Shane Steichen Changed the Equation

The most underrated variable in this contract is the coach. Steichen's scheme asks quarterbacks to process half-field reads quickly and use their legs as a pressure release. Jones' 5 rushing touchdowns in 13 games weren't designed runs for show. They were evidence of a system that weaponized his mobility in ways the Giants never attempted. His 68.0% completion rate, also a career high, suggests the route concepts were putting him in positions to succeed rather than asking him to manufacture something from nothing.

Context matters here. The Colts cycled through Carson Wentz, Matt Ryan, Gardner Minshew, and Anthony Richardson in 4 years. None of them posted a QBR above 55 in Indianapolis. Jones walked in and immediately produced the most efficient quarterback play the franchise has seen since Andrew Luck retired. That's not a coincidence. That's scheme fit validated by output.

The Structure Is Smarter Than the Number

Strip away the $88 million headline and look at the architecture. The deal is 2 years. The $50 million guaranteed at signing is real money, yes, but the 2027 base of $38 million carries only $10 million in guarantees. If Jones falls apart or the Achilles doesn't hold, the Colts can exit after 1 season with a painful but survivable hit. Compare that to the 4 and 5-year megadeals other teams hand out to quarterbacks with similar or worse efficiency profiles.

The Achilles is the honest counterargument. Torn in December 2025, targeting a Week 1 return that most people around the league consider unlikely. Riley Leonard may start the opener. That's a real risk, and I won't pretend my spreadsheet can predict tendon recovery timelines.
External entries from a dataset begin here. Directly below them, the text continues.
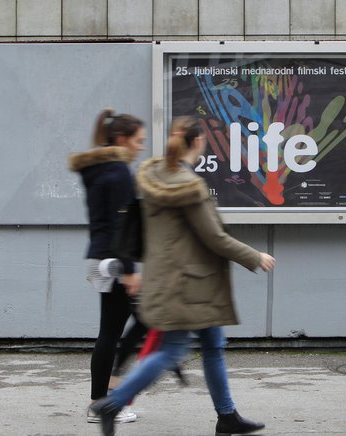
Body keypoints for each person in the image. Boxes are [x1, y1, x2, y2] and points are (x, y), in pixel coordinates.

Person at [90, 116, 276, 436]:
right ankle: (113, 402)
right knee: (172, 351)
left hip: (177, 277)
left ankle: (227, 415)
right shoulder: (189, 186)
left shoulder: (155, 175)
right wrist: (254, 256)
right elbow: (214, 237)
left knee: (213, 344)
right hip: (192, 283)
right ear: (199, 143)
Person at [68, 109, 149, 424]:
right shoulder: (117, 172)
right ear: (121, 139)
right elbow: (121, 223)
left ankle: (104, 399)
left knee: (115, 330)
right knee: (133, 325)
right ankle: (103, 402)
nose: (141, 147)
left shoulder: (100, 169)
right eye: (138, 141)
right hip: (114, 261)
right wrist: (129, 270)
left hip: (100, 258)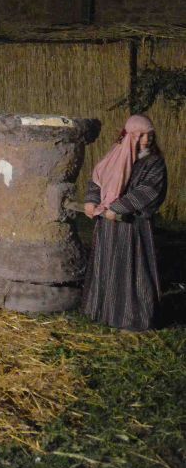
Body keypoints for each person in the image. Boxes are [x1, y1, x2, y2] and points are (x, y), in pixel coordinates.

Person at [81, 114, 167, 332]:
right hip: (108, 228)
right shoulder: (115, 156)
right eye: (140, 135)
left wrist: (118, 208)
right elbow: (98, 179)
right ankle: (103, 312)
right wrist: (92, 201)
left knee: (133, 271)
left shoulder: (154, 163)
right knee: (107, 266)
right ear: (129, 135)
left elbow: (148, 190)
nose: (146, 140)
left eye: (149, 135)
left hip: (133, 227)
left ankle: (132, 318)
But the injury guarantees ($60 million) protect Jones, not the Colts, which means Indianapolis structured this knowing the medical risk existed. They priced it in.
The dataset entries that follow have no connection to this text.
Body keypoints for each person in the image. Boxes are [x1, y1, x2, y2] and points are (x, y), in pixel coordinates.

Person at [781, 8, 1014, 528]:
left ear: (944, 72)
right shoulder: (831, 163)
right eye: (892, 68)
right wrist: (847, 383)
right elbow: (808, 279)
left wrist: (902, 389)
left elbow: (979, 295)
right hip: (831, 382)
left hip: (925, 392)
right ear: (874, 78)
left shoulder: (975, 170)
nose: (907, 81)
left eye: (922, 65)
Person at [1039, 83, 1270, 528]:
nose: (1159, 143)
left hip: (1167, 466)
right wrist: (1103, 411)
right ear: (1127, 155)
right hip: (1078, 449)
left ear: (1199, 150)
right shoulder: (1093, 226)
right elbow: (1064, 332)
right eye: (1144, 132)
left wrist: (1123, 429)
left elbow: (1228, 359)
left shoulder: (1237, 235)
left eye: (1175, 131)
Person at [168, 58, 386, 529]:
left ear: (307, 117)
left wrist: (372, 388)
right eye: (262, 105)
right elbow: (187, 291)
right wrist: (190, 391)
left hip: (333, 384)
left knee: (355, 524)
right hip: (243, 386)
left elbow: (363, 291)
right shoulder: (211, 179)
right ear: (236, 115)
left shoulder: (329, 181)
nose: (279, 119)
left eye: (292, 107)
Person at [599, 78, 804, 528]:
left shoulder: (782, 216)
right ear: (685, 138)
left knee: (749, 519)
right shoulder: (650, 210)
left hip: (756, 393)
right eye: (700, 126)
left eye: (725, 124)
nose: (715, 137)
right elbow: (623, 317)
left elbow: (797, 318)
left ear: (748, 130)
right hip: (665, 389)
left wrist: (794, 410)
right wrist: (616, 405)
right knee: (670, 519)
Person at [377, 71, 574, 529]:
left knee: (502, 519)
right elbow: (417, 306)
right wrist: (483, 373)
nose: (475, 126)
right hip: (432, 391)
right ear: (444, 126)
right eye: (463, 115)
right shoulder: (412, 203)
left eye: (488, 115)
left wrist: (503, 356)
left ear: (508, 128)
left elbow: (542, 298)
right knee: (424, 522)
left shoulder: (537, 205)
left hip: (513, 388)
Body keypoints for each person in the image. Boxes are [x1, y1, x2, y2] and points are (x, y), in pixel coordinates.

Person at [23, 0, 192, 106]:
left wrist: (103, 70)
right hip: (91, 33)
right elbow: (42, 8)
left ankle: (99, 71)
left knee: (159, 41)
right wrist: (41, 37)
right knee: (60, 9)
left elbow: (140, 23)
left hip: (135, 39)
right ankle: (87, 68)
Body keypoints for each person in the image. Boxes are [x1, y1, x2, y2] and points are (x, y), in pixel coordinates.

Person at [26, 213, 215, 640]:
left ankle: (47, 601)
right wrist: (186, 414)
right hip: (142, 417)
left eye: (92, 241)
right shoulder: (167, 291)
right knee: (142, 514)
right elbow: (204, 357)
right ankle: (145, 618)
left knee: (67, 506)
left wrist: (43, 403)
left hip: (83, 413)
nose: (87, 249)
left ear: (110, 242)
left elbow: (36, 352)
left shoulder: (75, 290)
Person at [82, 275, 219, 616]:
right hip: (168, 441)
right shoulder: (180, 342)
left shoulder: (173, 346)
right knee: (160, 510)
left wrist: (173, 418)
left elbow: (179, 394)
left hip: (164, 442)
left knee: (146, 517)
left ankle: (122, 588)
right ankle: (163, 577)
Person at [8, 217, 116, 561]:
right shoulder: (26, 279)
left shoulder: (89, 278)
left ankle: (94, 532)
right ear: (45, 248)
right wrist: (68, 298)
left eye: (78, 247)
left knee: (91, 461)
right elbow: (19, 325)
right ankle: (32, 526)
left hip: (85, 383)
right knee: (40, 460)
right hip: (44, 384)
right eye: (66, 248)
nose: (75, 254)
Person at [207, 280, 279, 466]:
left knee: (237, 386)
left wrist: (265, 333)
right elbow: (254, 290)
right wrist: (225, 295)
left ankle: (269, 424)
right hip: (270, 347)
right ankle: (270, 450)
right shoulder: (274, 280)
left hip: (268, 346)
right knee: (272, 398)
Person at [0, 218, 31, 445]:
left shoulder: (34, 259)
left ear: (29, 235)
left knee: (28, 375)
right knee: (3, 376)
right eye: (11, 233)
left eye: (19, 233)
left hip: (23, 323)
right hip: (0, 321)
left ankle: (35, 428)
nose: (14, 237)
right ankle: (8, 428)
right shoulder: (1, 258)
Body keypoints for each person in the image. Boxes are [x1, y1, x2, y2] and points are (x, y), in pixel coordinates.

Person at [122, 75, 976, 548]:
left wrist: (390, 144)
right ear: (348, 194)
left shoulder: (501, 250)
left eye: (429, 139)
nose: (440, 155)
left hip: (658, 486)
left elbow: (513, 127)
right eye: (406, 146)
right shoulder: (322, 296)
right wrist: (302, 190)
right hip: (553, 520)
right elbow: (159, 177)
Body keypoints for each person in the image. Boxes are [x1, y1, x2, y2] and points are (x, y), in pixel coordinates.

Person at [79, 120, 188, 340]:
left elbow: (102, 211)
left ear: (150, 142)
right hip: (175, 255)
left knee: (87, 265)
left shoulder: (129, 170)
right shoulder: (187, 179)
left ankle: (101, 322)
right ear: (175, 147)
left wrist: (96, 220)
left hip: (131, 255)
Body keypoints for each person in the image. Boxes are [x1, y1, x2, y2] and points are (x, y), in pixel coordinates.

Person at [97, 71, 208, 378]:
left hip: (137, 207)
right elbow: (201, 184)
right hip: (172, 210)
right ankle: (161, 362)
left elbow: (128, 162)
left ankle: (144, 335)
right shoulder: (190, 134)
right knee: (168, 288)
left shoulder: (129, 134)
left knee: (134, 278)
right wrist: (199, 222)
The incentive layer tells you something too. Win bonuses capped at $1.7 million per year, plus playoff triggers, push the ceiling to $100 million only if Jones delivers results. The Colts are paying $88 million for the floor and asking Jones to earn the rest. That's not reckless. That's a team using contract structure the way good front offices should.
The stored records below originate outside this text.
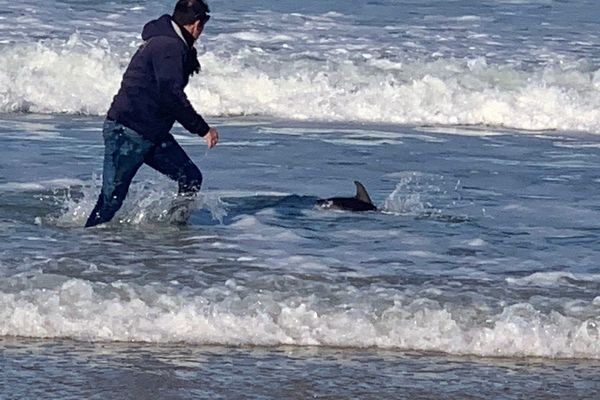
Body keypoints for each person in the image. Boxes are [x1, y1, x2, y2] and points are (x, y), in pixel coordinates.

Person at [85, 0, 218, 228]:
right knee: (111, 202)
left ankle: (174, 233)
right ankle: (85, 246)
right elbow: (171, 95)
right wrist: (202, 129)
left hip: (151, 132)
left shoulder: (171, 43)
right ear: (196, 25)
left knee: (191, 178)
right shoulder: (169, 46)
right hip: (127, 131)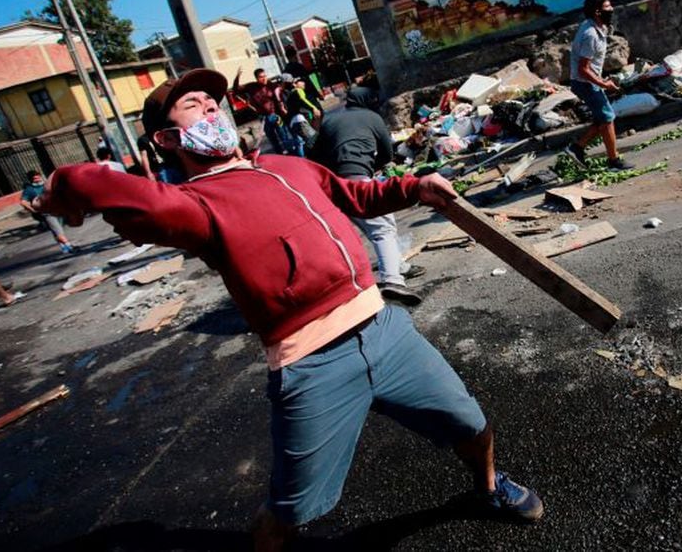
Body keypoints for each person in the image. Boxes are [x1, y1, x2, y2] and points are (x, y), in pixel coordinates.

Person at [35, 69, 543, 550]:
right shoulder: (191, 205)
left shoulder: (287, 165)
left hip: (386, 329)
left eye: (214, 101)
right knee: (290, 509)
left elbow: (355, 195)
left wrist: (415, 187)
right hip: (312, 365)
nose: (212, 107)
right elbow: (95, 182)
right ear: (167, 140)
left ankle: (489, 485)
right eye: (193, 105)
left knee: (472, 426)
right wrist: (58, 197)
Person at [312, 76, 425, 306]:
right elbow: (386, 153)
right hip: (358, 179)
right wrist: (373, 166)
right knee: (382, 228)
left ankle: (399, 266)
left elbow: (314, 156)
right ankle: (393, 280)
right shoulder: (372, 117)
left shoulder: (330, 122)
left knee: (373, 226)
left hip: (329, 187)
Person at [565, 0, 634, 171]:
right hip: (585, 83)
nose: (611, 10)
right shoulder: (590, 35)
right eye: (607, 8)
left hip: (588, 81)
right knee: (608, 117)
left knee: (601, 119)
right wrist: (604, 84)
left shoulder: (594, 27)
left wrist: (601, 80)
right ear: (597, 12)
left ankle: (577, 148)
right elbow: (583, 69)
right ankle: (613, 160)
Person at [20, 171, 74, 253]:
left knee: (57, 230)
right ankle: (69, 245)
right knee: (58, 230)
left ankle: (63, 246)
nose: (37, 179)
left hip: (57, 209)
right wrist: (33, 210)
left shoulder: (47, 184)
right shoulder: (29, 189)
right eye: (34, 178)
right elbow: (23, 202)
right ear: (31, 180)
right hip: (46, 213)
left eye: (38, 176)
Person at [244, 68, 293, 155]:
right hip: (264, 118)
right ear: (256, 78)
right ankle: (280, 155)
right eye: (261, 77)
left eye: (265, 76)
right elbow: (237, 90)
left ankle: (292, 153)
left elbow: (279, 98)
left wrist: (282, 110)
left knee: (283, 135)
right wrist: (238, 77)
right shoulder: (252, 87)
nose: (264, 78)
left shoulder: (271, 85)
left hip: (275, 115)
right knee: (273, 139)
PFF called this their least favorite Colts move of the offseason while praising the Alec Pierce extension. I respect PFF's grading system, but their critique boils down to "the first 10 weeks were too good to trust." When a quarterback leads the league in success rate, posts career highs across every major efficiency metric, and does it in a new system with a new coaching staff, the burden of proof shifts. You need to explain why it won't continue, not just gesture at his Giants years and call it a day.

The 24-44-1 career record is real. It's also a team stat dressed up as a quarterback stat. Jones' 2025 told us what happens when you put him in a functional offense with a coach who understands his processing speed. The Colts paid $44 million a year to keep that answer. In a league where the next-best free agent quarterback costs nearly as much and gives you less, the math works.